Feb 24, 2020
Tye Sheridan as Wade Watts in “Ready Player One,” a film adaptation of the best-selling novel by Ernest Cline, directed by Steven Spielberg. (Jaap Buitendijk/Warner Bros.)

‘Ready Player One’: pop culture references and a lesson in living life offline

I had very low expectations for “Ready Player One,” mostly due to its trailer doing such a disservice to the plot. On the outside, it looked like a weak dystopian film that plays on the set of a virtual reality game.

But I can admit that I was wrong. This movie is much more than that.   

Filled with pop culture references that ranged from Michael Jackson’s “Thriller,” to Stephen King’s “The Shining,” director Steven Spielberg created a film that pays tribute to many of the moments and things we love from pop culture history.

“Ready Player One” takes place in Columbus, Ohio, during the year 2045. Resources are scarce, the population grows exponentially and drones deliver pizza – doesn’t seem too far off, does it?

Wade Watts (Tye Sheridan) is an orphan who lives in a beat-up trailer with his aunt Alice (Susan Lynch) and her controlling boyfriend. To escape his hardships, Wade, along with the rest of the world, finds solace in the OASIS – a virtual reality world created by gamemaker James Halliday (Mark Rylance).

The OASIS is composed of worlds where people can dance, race, battle and interact. They can create avatars of all shapes, sizes, species and genders.

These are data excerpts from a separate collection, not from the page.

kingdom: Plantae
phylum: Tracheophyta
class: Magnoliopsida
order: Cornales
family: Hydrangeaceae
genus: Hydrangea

When Halliday dies, it is revealed that he has hidden an “Easter egg” inside the game. The player who finds it will win the title of “Player One” and become the gamekeeper of the OASIS, as well as rich beyond his or her wildest imagination.

I watched as Wade spent hours within the OASIS, learning about Halliday in an effort to win the game. But he wasn’t the only one spending every waking moment trying to become Player One.

Parents and their kids are in the same room, but glued to their own goggles. Businesses have capitalized on technology said to advance the chances of winning. There is an obsession to create an online presence that exceeds other players’ profiles.

It was uncanny and reminiscent of life today, where quite often we go out with friends just to have our eyes glued to our phones. And the idea of being Instagram famous is now considered a viable career option.

This idea trickles throughout the film and, eventually, Wade learns, along with his online friends, to enjoy moments in the real world. I think it was a strong lesson for viewers.

As someone who isn’t too familiar with the video game industry, this movie helped me to realize the craft that goes into video game-making. It also reminded me of the original purpose of these games – to have fun.

“Ready Player One” is in theaters now.